Written By: Michelle Sosa

Edited By: Adina Vega and Marlinda Gallardo

This year, the University of Michigan (UofM) graciously hosted the annual Association of Research Libraries (ARL) Leadership Symposium, which is a program designed to elevate and empower ARL’s Kaleidoscope Program recipients through hands-on engagement and panel discussions with a variety of librarians from the institution. Furthermore, ARL’s Kaleidoscope Program is a two-year commitment for Black, Indigenous, and People of Color (BIPOC) students pursuing a career in academic librarianship. The program aims to prepare its recipients for a career in academic libraries through leadership development and community-building opportunities; additionally, each recipient is paired with a mentor and receives financial support. As a recipient of the program, I had the opportunity to attend this symposium and meet my cohort in person.

UofM Law Library interior

Michigan has a drastic change in weather when visiting from California, but the experience was worth all the bodily shivers and teeth-chattering.
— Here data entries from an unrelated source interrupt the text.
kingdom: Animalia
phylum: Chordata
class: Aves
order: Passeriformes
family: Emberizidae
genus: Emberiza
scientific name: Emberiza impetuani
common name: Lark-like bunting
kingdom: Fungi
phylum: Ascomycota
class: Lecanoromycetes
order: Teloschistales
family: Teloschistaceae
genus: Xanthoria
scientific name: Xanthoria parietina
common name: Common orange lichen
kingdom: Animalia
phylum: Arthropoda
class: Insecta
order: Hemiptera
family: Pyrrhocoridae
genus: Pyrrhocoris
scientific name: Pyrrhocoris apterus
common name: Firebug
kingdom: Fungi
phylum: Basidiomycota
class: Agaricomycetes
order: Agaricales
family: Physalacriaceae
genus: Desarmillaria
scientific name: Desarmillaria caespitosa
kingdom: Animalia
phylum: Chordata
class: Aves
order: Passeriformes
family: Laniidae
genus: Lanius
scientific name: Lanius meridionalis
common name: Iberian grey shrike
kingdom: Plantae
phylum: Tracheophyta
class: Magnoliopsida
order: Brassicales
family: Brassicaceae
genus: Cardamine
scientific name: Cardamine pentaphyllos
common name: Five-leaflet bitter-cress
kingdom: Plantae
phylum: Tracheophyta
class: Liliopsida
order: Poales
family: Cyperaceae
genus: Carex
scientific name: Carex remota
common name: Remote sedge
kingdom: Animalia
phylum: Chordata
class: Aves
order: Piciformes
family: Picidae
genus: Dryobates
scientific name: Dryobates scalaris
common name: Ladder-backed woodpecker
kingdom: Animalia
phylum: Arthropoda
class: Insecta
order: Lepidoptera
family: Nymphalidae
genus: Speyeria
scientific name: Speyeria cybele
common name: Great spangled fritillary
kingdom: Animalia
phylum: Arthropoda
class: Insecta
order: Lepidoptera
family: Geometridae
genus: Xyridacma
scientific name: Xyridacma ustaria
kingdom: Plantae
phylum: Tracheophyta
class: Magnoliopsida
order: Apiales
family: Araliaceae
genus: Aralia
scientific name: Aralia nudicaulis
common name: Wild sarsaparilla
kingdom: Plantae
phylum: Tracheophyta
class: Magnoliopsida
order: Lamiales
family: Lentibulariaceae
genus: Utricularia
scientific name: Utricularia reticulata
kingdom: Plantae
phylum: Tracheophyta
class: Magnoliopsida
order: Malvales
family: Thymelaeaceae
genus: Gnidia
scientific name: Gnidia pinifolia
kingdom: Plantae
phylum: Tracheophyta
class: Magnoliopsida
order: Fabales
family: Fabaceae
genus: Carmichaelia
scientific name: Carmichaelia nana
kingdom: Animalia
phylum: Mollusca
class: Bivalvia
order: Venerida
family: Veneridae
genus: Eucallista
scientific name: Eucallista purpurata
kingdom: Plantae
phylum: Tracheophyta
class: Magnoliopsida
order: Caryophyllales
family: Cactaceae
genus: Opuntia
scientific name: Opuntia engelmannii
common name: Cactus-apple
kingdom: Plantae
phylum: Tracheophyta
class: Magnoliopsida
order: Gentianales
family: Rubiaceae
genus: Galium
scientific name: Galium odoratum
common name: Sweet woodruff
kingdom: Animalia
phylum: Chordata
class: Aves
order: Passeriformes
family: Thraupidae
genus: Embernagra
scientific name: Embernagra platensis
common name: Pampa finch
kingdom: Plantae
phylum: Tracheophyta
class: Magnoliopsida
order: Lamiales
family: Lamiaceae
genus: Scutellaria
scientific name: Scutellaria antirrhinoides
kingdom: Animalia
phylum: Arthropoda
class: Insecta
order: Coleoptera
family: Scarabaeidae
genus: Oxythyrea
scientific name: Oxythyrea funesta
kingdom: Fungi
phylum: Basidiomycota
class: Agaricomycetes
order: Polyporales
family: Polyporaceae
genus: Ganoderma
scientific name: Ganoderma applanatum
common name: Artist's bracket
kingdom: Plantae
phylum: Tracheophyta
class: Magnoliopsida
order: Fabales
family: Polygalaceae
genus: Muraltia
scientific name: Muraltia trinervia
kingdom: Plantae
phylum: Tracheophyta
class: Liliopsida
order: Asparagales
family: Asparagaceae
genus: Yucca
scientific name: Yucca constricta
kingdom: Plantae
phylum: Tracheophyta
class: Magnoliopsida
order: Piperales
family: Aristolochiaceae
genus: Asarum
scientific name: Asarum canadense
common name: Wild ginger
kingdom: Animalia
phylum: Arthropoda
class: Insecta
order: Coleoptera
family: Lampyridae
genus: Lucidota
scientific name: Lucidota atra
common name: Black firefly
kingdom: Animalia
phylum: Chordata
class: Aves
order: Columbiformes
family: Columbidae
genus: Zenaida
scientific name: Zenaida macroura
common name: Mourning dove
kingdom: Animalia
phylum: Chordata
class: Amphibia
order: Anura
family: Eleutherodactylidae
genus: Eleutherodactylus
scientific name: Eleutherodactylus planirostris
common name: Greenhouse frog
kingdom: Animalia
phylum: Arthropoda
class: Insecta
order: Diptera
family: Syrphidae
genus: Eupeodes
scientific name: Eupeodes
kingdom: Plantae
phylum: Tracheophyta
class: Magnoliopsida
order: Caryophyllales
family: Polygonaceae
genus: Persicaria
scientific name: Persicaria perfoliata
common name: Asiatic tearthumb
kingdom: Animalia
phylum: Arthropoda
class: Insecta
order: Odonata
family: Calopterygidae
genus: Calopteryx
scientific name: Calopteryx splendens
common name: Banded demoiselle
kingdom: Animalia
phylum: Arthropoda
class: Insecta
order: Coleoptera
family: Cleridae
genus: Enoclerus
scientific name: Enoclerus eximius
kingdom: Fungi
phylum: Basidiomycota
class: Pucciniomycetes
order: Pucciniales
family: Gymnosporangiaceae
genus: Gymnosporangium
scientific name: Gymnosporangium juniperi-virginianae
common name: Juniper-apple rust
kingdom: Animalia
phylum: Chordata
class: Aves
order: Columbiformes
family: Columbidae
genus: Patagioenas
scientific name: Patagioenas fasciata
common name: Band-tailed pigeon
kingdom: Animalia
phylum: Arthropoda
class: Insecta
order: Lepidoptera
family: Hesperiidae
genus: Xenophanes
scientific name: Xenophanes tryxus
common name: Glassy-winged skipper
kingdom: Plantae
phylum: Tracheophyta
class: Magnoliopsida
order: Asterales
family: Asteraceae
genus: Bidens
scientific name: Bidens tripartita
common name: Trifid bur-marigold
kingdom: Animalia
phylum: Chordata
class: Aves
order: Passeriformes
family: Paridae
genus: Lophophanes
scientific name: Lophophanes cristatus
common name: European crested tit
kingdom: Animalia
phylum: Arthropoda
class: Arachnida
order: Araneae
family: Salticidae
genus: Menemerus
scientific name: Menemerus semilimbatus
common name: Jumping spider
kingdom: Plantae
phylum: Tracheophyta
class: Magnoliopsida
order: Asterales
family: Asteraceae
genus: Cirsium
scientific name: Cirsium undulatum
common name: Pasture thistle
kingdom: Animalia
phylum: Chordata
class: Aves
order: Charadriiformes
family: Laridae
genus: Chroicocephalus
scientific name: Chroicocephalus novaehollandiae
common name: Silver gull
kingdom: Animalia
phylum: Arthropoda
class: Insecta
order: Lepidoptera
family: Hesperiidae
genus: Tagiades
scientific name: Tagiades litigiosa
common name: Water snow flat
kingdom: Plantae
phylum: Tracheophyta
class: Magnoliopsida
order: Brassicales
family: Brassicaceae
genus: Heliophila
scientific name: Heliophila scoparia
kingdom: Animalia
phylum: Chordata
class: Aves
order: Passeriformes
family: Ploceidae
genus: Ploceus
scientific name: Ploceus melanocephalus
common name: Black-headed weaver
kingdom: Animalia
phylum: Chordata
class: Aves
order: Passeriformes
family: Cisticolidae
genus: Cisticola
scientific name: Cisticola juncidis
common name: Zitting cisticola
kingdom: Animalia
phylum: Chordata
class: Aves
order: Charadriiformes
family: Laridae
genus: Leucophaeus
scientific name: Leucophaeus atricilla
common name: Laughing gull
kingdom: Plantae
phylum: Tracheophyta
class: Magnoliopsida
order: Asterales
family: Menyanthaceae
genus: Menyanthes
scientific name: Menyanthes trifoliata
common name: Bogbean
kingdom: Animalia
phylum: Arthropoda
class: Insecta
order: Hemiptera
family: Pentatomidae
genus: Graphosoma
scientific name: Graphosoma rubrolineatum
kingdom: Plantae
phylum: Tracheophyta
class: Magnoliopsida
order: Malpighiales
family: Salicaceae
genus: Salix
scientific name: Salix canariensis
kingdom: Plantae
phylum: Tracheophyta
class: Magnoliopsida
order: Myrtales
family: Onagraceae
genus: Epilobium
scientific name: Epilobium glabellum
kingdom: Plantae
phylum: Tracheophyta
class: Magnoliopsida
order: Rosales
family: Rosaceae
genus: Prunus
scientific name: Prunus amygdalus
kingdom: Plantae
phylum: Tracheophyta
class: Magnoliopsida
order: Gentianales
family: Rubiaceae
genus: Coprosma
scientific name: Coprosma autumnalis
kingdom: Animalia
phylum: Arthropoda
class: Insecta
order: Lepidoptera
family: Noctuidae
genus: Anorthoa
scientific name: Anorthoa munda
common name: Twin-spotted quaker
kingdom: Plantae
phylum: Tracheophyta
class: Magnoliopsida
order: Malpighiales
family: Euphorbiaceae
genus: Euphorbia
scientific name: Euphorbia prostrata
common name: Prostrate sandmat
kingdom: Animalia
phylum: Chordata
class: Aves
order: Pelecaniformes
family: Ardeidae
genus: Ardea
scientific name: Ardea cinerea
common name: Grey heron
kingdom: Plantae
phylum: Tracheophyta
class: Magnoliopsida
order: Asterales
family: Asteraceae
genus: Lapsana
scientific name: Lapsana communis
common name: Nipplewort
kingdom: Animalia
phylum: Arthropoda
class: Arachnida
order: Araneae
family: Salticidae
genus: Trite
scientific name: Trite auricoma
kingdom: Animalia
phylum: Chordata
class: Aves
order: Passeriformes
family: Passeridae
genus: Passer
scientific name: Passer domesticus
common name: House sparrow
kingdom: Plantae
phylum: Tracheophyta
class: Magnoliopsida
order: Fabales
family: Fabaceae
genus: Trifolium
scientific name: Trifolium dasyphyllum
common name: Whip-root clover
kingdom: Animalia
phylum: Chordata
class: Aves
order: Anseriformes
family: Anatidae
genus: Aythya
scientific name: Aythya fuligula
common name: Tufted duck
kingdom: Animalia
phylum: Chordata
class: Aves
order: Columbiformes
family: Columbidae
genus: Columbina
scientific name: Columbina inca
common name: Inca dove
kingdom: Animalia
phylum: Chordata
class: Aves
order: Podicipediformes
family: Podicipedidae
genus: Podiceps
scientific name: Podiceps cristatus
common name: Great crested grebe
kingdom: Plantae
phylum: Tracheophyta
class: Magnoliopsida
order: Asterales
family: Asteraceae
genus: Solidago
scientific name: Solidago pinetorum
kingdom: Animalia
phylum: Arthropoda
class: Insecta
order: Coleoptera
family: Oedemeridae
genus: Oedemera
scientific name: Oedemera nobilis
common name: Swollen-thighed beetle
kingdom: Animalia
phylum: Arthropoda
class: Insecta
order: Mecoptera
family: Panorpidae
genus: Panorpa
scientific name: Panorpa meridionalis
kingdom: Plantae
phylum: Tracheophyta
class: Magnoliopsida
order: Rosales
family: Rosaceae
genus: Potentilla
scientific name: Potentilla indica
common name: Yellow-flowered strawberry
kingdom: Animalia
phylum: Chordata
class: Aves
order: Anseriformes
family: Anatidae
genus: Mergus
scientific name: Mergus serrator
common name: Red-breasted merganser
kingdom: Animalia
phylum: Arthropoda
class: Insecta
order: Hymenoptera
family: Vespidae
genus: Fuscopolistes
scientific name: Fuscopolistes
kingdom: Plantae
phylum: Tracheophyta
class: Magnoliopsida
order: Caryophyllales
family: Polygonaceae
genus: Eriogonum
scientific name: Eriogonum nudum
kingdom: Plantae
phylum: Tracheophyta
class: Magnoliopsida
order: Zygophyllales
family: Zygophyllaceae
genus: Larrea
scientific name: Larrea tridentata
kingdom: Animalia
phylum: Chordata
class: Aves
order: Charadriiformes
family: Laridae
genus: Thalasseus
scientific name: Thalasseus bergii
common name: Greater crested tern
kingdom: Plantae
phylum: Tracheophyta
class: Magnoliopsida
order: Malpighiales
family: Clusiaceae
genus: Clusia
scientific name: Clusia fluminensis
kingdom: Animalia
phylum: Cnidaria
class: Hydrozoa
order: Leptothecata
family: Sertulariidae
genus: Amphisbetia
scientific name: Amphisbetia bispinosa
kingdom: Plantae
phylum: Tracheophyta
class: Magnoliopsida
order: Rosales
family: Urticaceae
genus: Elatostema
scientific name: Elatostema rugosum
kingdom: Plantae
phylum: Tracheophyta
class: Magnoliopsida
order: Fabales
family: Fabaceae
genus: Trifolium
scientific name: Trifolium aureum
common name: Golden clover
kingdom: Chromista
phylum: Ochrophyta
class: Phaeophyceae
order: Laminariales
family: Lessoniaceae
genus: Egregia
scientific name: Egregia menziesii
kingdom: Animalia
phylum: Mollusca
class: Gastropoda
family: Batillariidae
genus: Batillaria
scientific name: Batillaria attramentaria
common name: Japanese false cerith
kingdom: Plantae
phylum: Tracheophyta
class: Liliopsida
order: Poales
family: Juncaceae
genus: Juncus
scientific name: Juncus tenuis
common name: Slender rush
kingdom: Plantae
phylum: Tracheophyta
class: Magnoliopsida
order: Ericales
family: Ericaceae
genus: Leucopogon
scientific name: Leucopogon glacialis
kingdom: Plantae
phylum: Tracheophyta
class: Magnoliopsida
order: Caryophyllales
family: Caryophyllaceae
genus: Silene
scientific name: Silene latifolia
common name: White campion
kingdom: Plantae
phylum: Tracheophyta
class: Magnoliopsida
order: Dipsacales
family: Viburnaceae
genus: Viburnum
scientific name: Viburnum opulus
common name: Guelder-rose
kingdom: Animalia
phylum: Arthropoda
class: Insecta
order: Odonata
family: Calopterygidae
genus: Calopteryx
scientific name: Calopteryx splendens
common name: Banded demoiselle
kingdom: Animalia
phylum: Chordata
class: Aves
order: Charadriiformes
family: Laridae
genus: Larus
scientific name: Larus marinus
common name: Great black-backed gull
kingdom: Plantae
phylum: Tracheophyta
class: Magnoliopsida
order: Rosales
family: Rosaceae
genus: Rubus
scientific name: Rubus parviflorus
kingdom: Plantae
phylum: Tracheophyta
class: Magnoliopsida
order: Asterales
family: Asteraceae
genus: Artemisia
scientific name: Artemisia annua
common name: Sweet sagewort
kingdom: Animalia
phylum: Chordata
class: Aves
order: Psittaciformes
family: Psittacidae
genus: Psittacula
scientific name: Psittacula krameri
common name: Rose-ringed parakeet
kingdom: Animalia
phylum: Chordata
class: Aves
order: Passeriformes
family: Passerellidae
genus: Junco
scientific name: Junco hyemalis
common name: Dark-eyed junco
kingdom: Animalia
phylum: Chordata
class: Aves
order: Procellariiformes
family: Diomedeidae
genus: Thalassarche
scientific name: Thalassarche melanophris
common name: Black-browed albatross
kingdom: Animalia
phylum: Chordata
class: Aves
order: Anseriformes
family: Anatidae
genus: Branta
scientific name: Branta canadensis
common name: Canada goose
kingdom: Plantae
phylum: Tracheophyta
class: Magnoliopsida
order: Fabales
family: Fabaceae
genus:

The campus is beautiful, and the library holds a fantastic team of librarians eager to share their experiences and assist students interested in pursuing librarianship.

The symposium consisted of distinctly themed workshops and panels with various librarians on topics ranging from mock interviews to mental wellness. With each story and piece of advice I listened to, I felt more connected to the field and the people in my cohort. Two things that I really took away from the experience were the significance of community and identity, as they were recurring themes throughout the panels and workshops. It was heartwarming to see that the people in my cohort –even from different backgrounds–share similar experiences to mine. They know what it is like to pursue this career as a person of color, and they strive to make changes in the field. Moreover, each speaker from the University of Michigan provided their respective wisdom, insights, and advice; they also encouraged us to reach out anytime. We even had one evening when UofM hosted a reception where my cohort and I could network and/or speak more casually with the staff and faculty in UofM. It was refreshing to hear different perspectives, and I felt more at ease with my career trajectory.

As the symposium came to a close, something that was instilled in all of us was the sense that my cohort and I are now each other’s community. We are here for each other, and we are in this together. Seeing so many different faces (i.e., people of color) in the field gave me an overwhelming sense of comfort and pride. I met Teresa Moreno, a librarian and educator from the University of Illinois who is a Latina like me. Seeing a Latina in such an impressive position in the field brought me so much joy and made me feel that much more proud of my heritage.

Teresa Moreno and I

Overall, the information I received from this leadership symposium is invaluable, and it will surely serve me well in the future as I continue to pursue my career in academic librarianship.